Ahora pensaréis que voy a lanzar mi mensaje moralizante, que esto que he escrito es el preámbulo para comenzar la perorata sobre la degradación de los modelos sociales imperantes, la educación que le estamos dando a nuestros (vuestros) hijos y esto y lo otro. Ni por asomo. Sólo me estaba divirtiendo un rato a costa de otros, que ese sí que es el deporte rey y no el del esférico. Son jóvenes, son ricos y la vida es lo suficientemente larga para ir quemando etapas como corresponde. A donde quería llegar es a la forma en que uno de los chicos en particular contestó a un par de las preguntas. El señor Güiza, experto trepanador de redes ajenas, me ha metido un gol por toda la escuadra, lo confieso. Desconcertado me ha y vivo sin vivir en mí desde hace un par de días intentando buscarle el sentido oculto que sin duda guardan las siguientes respuestas:

Periodista: “¿Cúal crees que es tu mayor virtud?”
Güiza: “La humildad”.
Periodista: “¿Y tu mayor defecto?”
Güiza: “Ninguno”.

¿Hay mayor muestra de humildad? Güiza, eres un crack.
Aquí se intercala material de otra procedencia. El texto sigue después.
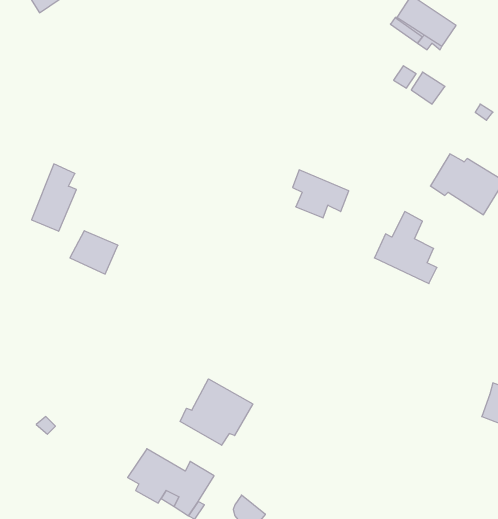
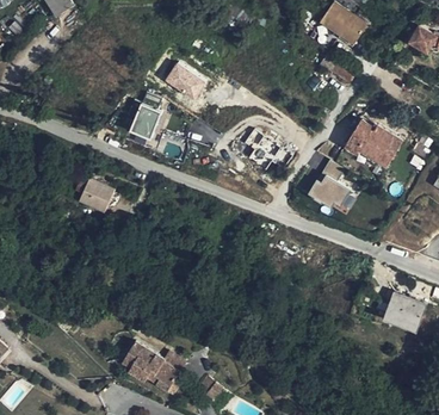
building: none -> [163,63,206,101]
building: [32,164,76,231] -> [128,92,161,142]
building: [180,379,253,445] -> none

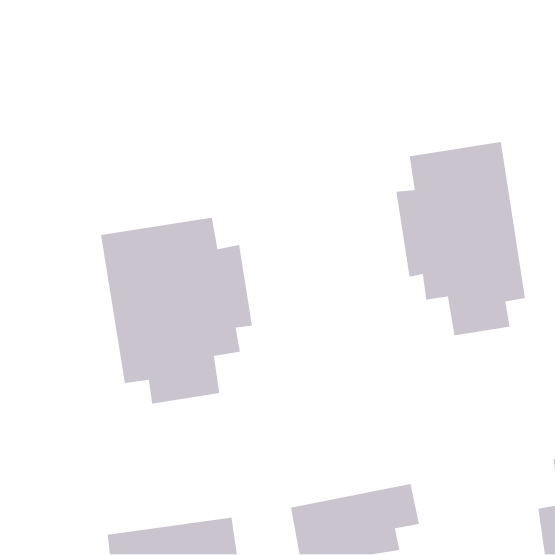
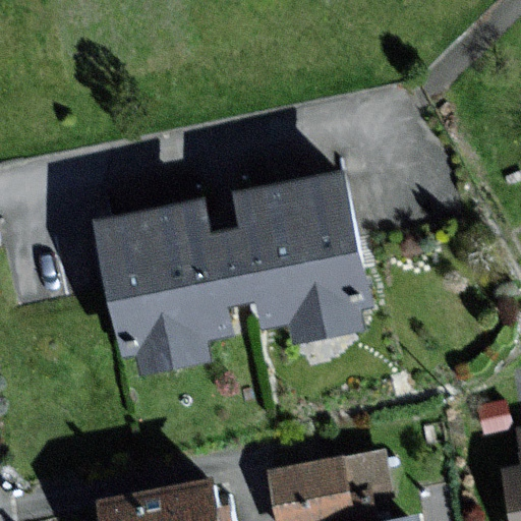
building: [395,141,526,336] -> none
building: none -> [226,175,361,337]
viernes, 13 de junio de 2008

De qué va esto


Pues aquí estamos tú y yo: un lector y un escritor. Dado que veo que te gusta leer blogs, deduzco que puede que también escribas alguno. Seguramente yo no soy tu lector, al menos todavía, pero tú, en este mismo instante, sí que eres mi lector. Es curioso, no te conozco de nada y estoy a punto de dejarte meter en mi cabeza. Cosas de internet. No sé si serás un santo o un hijo de puta de cuidado, quizás alguien al que le prestaría un “buenos días” por no tener que dárselo. Y sin embargo aquí me tienes, escribiendo letras para que tú las leas. Así que, santísimo hijo de puta, limpia los pies en el felpudo, pasa y tómate algo de mis pequeñas cosas. Porque de eso va este blog, de las pequeñas cosas, de las cotidianidades que me pasan, que veo, oigo o leo que les pasan a otros o que directamente me invento porque para algo soy escritor, bendita profesión de mentirosos. Y no hablaré de ellas porque tengan relevancia en sí mismas (que para algo son pequeñas cosas), sino porque hace tiempo que he descubierto que la verdad del mundo, la verdad del hombre como individuo y del hombre como sociedad sólo se nos revela cuando prestamos atención a estas pequeñas cosas. Hace tiempo escribí un texto llamado “Tres maneras de mirar un espejo” en el que decía que todas las personas somos espejos, seres sociales que somos, existimos, en tanto lo que los demás ven de nosotros. Por eso vivimos para engañar, aparentamos, escondemos nuestras inquietudes y reprimimos nuestros instintos, cubrimos nuestro yo más auténtico (nuestro más yo) porque nos preocupa lo que las demás personas piensen de nosotros. Pero a veces, por un momento, en las pequeñas cosas que decimos o hacemos, aquellas a las que no les damos importancia y por tanto relajamos la máscara, se puede entrever algo que al menos a un curioseador nato como yo le hace preguntarse cosas, poner a funcionar el cerebro y conjeturar sobre porqués. Antes hablé de verdades pero quizá no he sido correcto en el término. La Verdad —con mayúsculas— requiere de una objetividad pura y no es esa mi intención. Hablaré a veces sobre mis verdades, aquellas que la vida me ha ido dejando de regalo, que tal vez —que seguramente— no van a ser las tuyas. Y precisamente por eso, en la mayoría de las ocasiones no te contaré ninguna de mis verdades. Simplemente te contaré algo y tú decidirás qué verdad se puede sacar de ello, con lo que se convertirá en tu verdad. Y esa es toda la cosa. La cosa de las pequeñas cosas.